EXTRACT ▸
Both of these programs are FOSS. I like that. I like FOSS software. But, apart from that, are there really no good alternatives to Photoshop? Again, doesn’t need to be FOSS. I understand more complex programs take more development power, and I have no problem using something even paid and proprietary, as long as it runs on Linux natively.
I’ve tried running Photoshop under WINE, and it works - barely. For quick edits, it might work fine. But not for the work I do.
So I raise the question again. Are there no good alternatives to Photoshop? And then I raise a follow-up question, that you may or may not want to answer: If not, why?
Thanks in advance!
Adobe’s annual revenue is over 18 billion dollars Gimp has one developer who is almost full time and various part time contributions. One answer is that Linux support would be both non-trivial and would only add 1-3% to revenue for a multi platform editor. There WAS a reputably professional editor bloom.app at one point but it seems to have died.
Maybe Darktable is an option for you.
Hmm, I’m getting “Connection refused”, seems like they are having server issues?
Darktable is a digital negative developer. Not a photo manipulator.

EXERCISE PROMPT ▸ Write the next part of the discussion above about Photoshop alternatives on Linux, starting after its final reply.

SUPPLIED RECORDS ▸
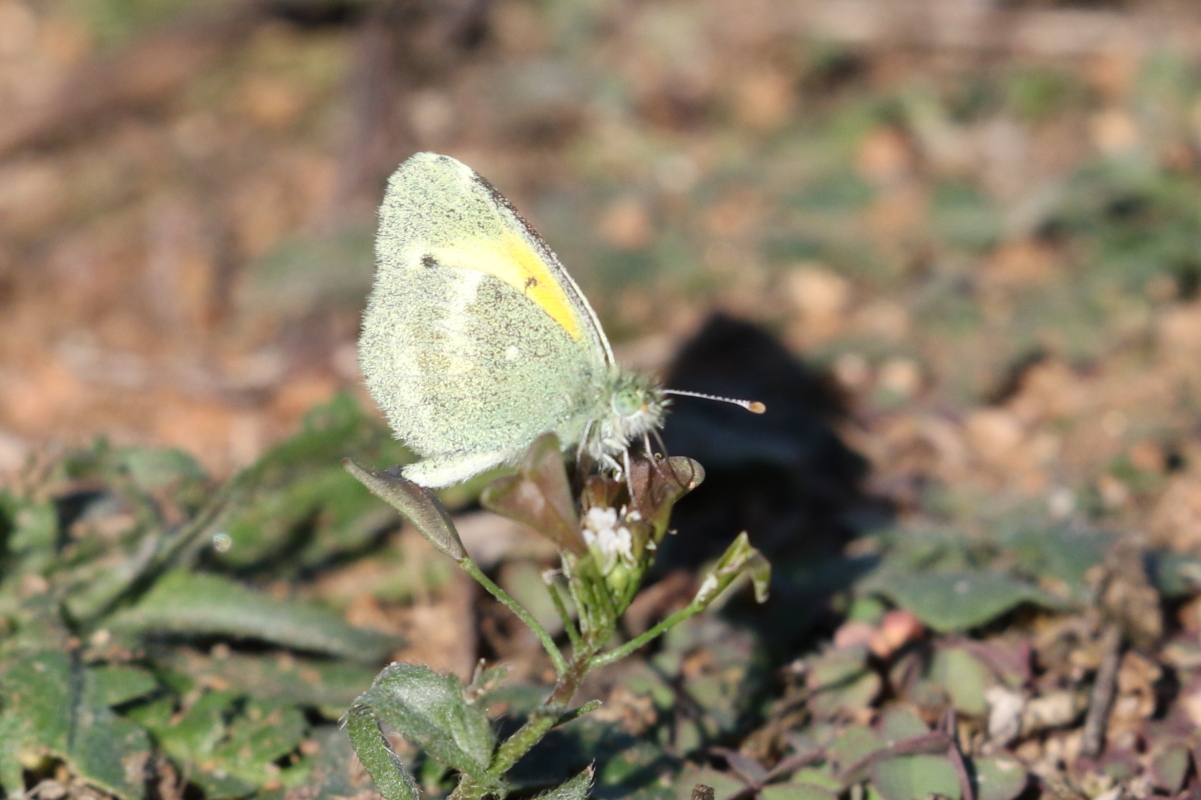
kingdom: Animalia
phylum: Arthropoda
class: Insecta
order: Lepidoptera
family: Pieridae
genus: Nathalis
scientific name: Nathalis iole
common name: Dainty sulphur
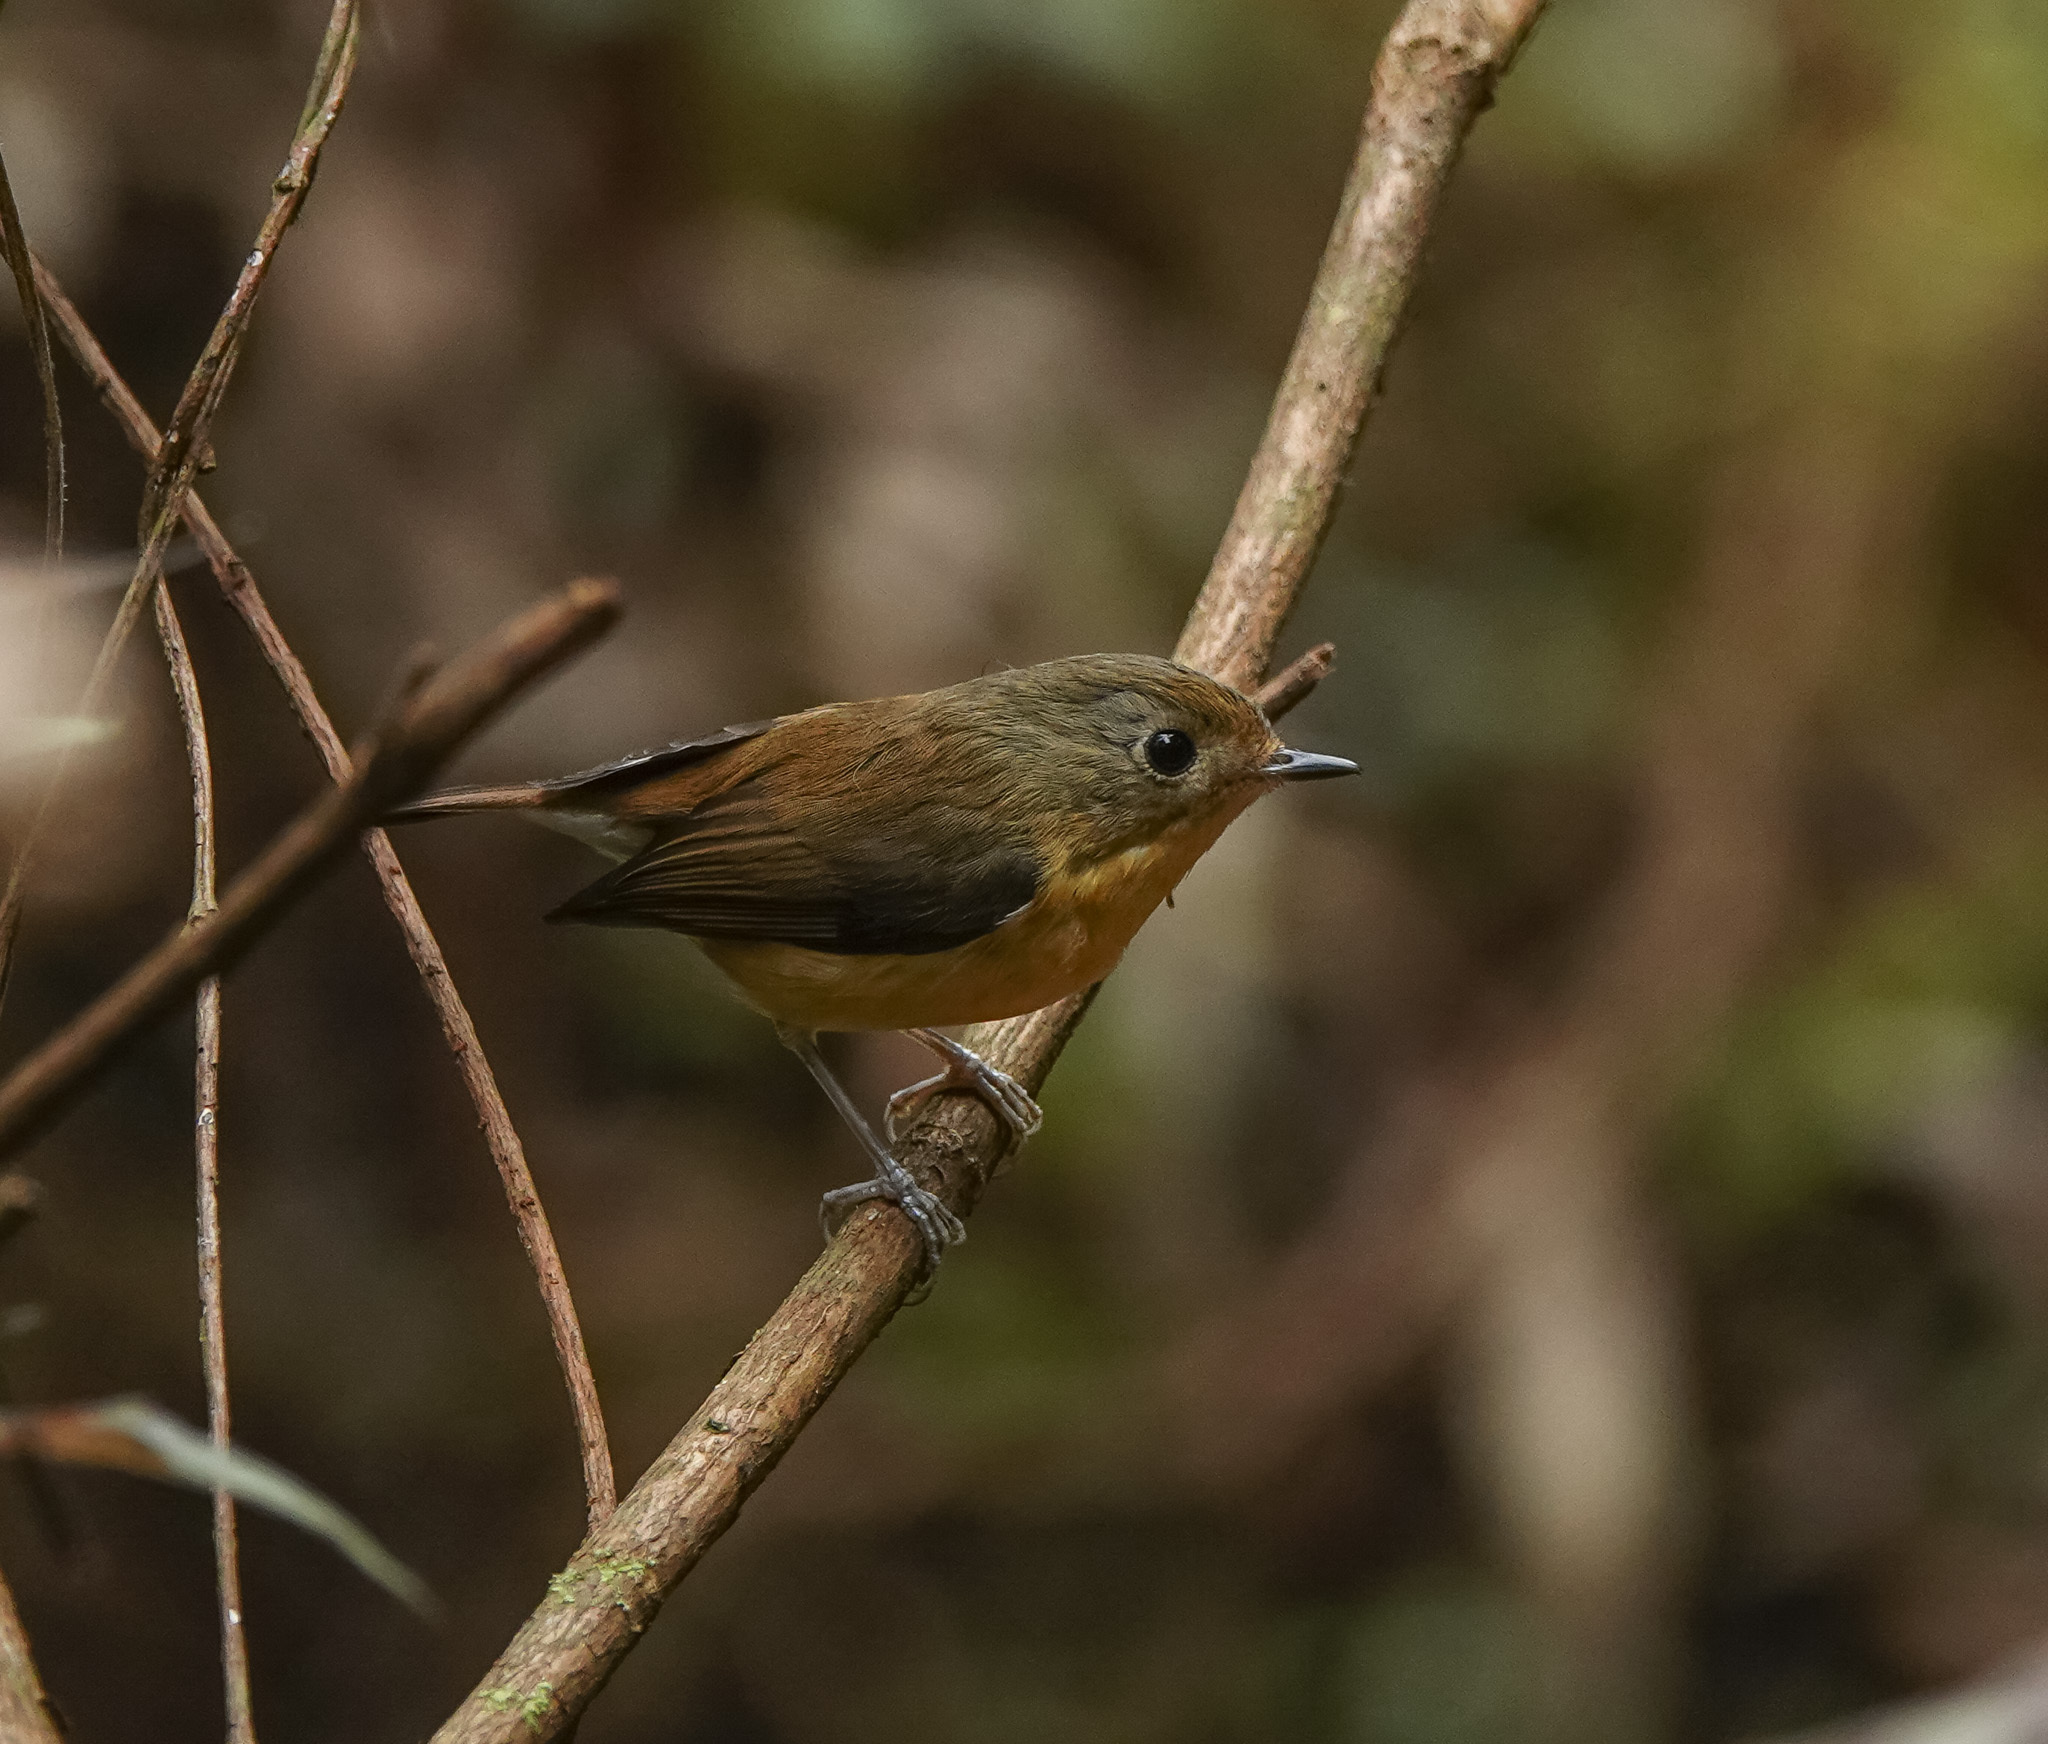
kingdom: Animalia
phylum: Chordata
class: Aves
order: Passeriformes
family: Muscicapidae
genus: Ficedula
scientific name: Ficedula hodgsoni
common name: Pygmy flycatcher
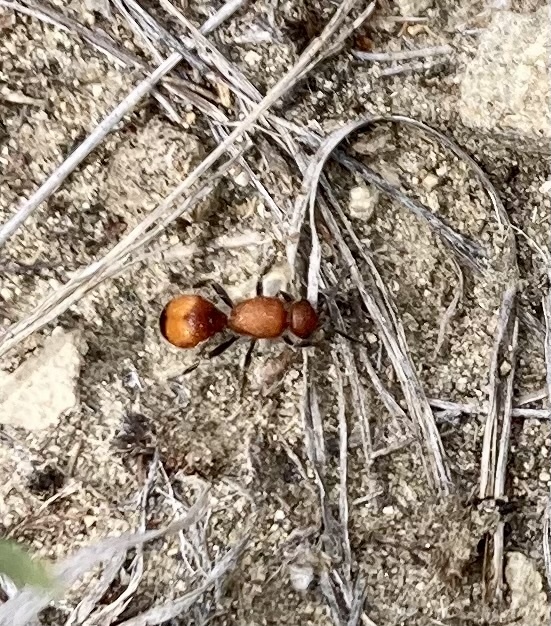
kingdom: Animalia
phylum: Arthropoda
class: Insecta
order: Hymenoptera
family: Mutillidae
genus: Dasymutilla
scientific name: Dasymutilla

WRITTEN RESPONSE ▸
It’s more like the free alternative to Lightroom than Photoshop
Gimp is really powerful. What are you missing from it?
habit and practice. op himself said he believes gimp can do wonders, but he’s migrating from adobe and is accustomed to photoshop’s shortcuts, ui and workflow.
imho, people go wrong expecting same experience in different application. yes, gimp works very differently but when migrating, one should count on different ui and logic. afterall, ps also have learning curve in the start and none complains.
it’s similar to users migrating from windows to linux, expecting same windows ui and workflow, blaming linux bad.
When all my experience with image manipulation programs was paint.net and I wanted something more powerful I tried gimp. I hated it. I saw it was powerful but the ux just isn’t great. It’s really complicated and unfriendly for new users. When I then tried using photoshop, it was really easy to get into. And that’s a general problem with foss. Most big closed source programs had millions spent on ux research. Most foss programs never think about the average user but are instead by professionals for professionals.
I don’t think it is UX research so much as that user interfaces for people using a program every day for hours are genuinely different in the optimization space than user interfaces that are easily discoverable for new users and the occasional user.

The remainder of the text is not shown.